Please copy out the records below word for word, from the first line of the records through the line that contains "32kbit/s | 3A", including both ends.
** Start Data shown **
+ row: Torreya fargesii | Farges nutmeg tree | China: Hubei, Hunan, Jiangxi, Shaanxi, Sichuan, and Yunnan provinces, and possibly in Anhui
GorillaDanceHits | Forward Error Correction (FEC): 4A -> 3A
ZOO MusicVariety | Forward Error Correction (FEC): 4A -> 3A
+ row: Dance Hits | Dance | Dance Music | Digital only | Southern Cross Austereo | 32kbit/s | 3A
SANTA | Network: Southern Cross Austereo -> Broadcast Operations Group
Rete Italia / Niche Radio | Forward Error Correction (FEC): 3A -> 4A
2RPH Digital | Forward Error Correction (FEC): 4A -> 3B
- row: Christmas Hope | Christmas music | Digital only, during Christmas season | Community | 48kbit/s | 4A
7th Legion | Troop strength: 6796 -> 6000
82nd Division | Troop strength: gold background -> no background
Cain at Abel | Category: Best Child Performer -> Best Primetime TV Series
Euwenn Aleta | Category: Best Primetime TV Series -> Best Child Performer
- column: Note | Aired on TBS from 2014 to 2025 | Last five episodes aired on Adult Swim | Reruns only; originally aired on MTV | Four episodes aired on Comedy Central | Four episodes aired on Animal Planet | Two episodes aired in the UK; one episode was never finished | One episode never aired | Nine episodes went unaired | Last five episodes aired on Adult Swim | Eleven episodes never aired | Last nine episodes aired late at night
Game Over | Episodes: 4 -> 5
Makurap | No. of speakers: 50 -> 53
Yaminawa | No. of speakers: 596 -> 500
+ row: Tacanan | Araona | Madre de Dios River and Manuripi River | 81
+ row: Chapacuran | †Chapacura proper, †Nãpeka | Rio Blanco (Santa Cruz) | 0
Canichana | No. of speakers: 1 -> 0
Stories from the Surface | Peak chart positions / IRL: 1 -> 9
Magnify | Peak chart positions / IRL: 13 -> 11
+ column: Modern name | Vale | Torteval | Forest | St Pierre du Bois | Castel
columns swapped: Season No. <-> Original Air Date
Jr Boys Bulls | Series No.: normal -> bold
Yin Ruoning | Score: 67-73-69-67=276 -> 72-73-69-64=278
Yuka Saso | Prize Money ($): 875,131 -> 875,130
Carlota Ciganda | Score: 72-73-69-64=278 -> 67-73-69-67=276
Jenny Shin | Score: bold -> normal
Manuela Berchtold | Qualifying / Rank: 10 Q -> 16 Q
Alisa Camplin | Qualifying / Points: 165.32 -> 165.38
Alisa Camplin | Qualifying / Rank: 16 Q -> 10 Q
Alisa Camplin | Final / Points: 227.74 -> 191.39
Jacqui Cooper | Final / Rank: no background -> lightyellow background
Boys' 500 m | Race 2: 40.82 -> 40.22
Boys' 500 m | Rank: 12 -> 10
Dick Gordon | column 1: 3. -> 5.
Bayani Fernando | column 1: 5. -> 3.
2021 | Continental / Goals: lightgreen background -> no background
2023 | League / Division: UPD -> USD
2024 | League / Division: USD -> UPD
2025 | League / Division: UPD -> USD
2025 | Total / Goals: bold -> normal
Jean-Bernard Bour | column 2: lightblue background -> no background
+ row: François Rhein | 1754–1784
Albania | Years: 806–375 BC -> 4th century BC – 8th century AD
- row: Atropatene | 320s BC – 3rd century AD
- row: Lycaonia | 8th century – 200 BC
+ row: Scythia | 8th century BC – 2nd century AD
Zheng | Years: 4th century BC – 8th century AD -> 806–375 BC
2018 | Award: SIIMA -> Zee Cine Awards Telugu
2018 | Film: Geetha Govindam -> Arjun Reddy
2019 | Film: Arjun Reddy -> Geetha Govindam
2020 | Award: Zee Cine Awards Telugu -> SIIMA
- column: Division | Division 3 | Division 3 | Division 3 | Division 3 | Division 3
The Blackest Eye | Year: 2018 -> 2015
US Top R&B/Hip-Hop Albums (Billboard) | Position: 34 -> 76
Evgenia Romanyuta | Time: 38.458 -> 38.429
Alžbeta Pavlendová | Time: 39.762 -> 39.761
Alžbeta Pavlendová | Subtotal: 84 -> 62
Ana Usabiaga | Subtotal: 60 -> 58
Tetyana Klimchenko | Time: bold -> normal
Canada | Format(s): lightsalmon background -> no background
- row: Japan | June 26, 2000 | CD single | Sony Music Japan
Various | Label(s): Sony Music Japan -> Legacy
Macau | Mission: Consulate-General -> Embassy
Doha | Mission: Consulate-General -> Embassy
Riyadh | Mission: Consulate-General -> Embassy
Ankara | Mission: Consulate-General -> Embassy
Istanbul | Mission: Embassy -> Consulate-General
** End Data shown **
_Written answer_
+ row: Torreya fargesii | Farges nutmeg tree | China: Hubei, Hunan, Jiangxi, Shaanxi, Sichuan, and Yunnan provinces, and possibly in Anhui
GorillaDanceHits | Forward Error Correction (FEC): 4A -> 3A
ZOO MusicVariety | Forward Error Correction (FEC): 4A -> 3A
+ row: Dance Hits | Dance | Dance Music | Digital only | Southern Cross Austereo | 32kbit/s | 3A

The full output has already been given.